| Document text |
****

It's time to face facts. The Xbox consoles have never been accepted in Japan and have only ever really resonated with the UK in Europe. Yes, the machines have performed well in the US, but only up to a point: Xbox 360 has failed to stave off competition from Nintendo – of that there is absolutely no doubt – and if predictions are borne out Sony will outgun it with PS3 in all territories moving into 2009. Microsoft's gaming division is only just in profit after seven years of Xbox being a retail reality. The question for the Redmond giant, quite obviously, is "now what?"
The quick fix
There's price cutting. Pachter predicts that Xbox 360's European price drop will boost sales by up to 20 percent. Analysts are already urging a similar move in the US as PS3 starts to gather a real head of steam. We may well see this happen, but price drops are a short-term fix, as our friends at Sega are only too aware. As Nintendo put it after the European cut was announced, "[Microsoft is] going for a different market with the price cuts… and once you start slashing the price of something, there is really only one way to go”.
Then there's allying yourself with key titles. Microsoft has jumped through some very expensive hoops increase perception that Xbox 360 is the format on which to play GTA IV, and there's no doubt the Rockstar game will be a system seller, and may well define this generation in many respects. But what else does Microsoft have for year-end? There's Gears 2, Banjo 3, Halo Wars and Fable 2, but is it enough over a PS3 price-cut, a cheap HD disc player, Resistance 2, LittleBigPlanet, Killzone 2, MGS4 and the might ("might" being the operative word) of FFXIII on a global level? Computer says no.
And finally, assuming price-cutting and third-party-game-felatio only work for so long, there's the ultimate in games trade showboating: you admit your cycle's over and you release another console.

****

| Extracted entries |

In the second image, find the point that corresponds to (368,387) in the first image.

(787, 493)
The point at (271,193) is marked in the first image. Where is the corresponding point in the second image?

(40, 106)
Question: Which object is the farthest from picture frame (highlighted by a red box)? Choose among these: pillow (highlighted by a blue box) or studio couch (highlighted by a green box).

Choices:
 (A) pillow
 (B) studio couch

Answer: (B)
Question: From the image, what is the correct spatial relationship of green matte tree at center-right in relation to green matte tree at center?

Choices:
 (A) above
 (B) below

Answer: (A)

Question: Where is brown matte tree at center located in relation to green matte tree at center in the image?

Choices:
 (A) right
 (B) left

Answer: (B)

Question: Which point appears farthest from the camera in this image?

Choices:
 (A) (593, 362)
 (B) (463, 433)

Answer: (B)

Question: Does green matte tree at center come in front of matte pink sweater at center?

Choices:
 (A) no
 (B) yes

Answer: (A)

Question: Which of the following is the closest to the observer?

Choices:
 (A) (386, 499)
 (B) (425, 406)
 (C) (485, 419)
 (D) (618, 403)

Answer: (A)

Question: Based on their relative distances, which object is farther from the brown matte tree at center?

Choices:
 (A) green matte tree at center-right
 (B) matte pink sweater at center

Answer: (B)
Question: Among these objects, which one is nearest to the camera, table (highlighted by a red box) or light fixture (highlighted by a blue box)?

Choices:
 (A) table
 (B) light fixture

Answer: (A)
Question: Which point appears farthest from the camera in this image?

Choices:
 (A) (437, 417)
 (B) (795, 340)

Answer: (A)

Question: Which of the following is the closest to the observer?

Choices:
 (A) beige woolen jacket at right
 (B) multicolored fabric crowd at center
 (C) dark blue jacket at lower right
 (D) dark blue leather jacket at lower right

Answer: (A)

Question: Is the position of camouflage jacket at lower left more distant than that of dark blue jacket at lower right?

****

| What you have to do |
In the commentary on Xbox, by how much does Pachter predict the European price drop will boost Xbox 360 sales?

| Output below |
By up to 20 percent.